▸ **Given passage**
News / Asia

Bo Xilai Calls Former Police Chief a Liar in China Trial

In this image taken from video, former Chinese politician Bo Xilai addresses a court at Jinan Intermediate People's Court in eastern China's Shandong province, Aug. 24, 2013.In this image taken from video, former Chinese politician Bo Xilai addresses a court at Jinan Intermediate People's Court in eastern China's Shandong province, Aug. 24, 2013.
x
In this image taken from video, former Chinese politician Bo Xilai addresses a court at Jinan Intermediate People's Court in eastern China's Shandong province, Aug. 24, 2013.
In this image taken from video, former Chinese politician Bo Xilai addresses a court at Jinan Intermediate People's Court in eastern China's Shandong province, Aug. 24, 2013.
Ousted Chinese politician Bo Xilai kept up his fiery defense in court Sunday, accusing his former police chief Wang Lijun of being a "liar and fraudster" as the case heads for an unexpected fifth day Monday.
 
Wang Lijun’s flight to a U.S. consulate in Chengdu last year exposed the murder of a British businessman by Bo’s wife and ignited a political scandal that ended his political career.
 
In a brief session Sunday that lasted a little less than three hours, Bo defended himself against accusations that he abused his power by interfering with an investigation into his wife’s murder of Briton Neil Heywood.
 
Prosecutors laid out a lengthy attack on Bo. They said when Wang Lijun told Bo about his wife’s poisoning of Neil Heywood, Bo punched him so hard in the ear that his mouth bled.

▸ **Source material**
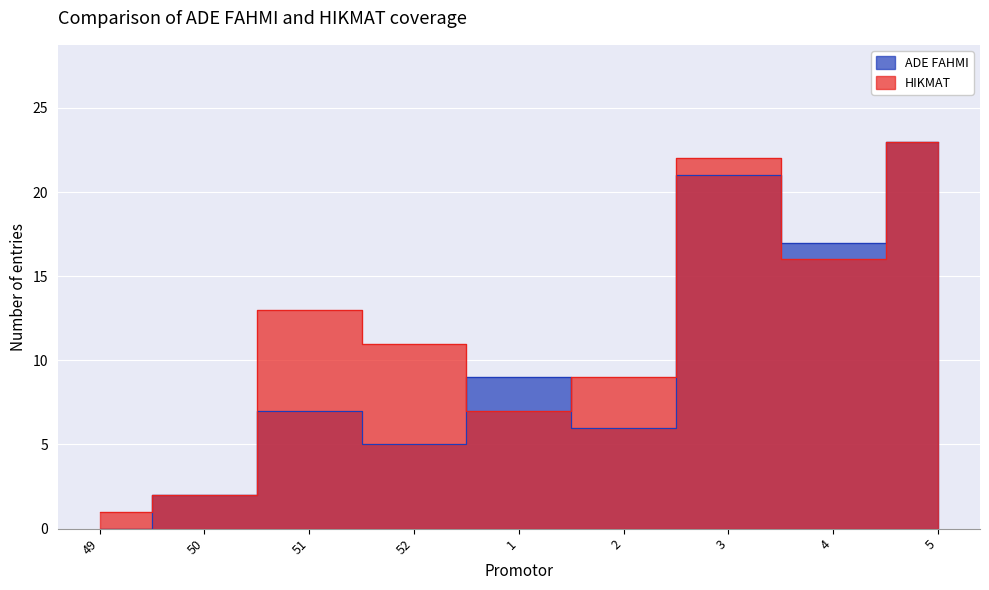

What are all the series names shown in the legend?

ADE FAHMI, HIKMAT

▸ **Work task**
Please decide whether each statement agrees with the article on Bo Xilai's trial, answering yes or no and quoting the words from the article that settle it. 1. Bo Xilai called Wang Lijun a liar. 2. The Sunday session ran longer than three hours. 3. Wang Lijun fled to a U.S. consulate in Beijing. The data above come from a different source than the article.

▸ **Exercise output**
1. Yes: "accusing his former police chief Wang Lijun of being a "liar and fraudster""
2. No: "lasted a little less than three hours"
3. No: "Wang Lijun’s flight to a U.S. consulate in Chengdu"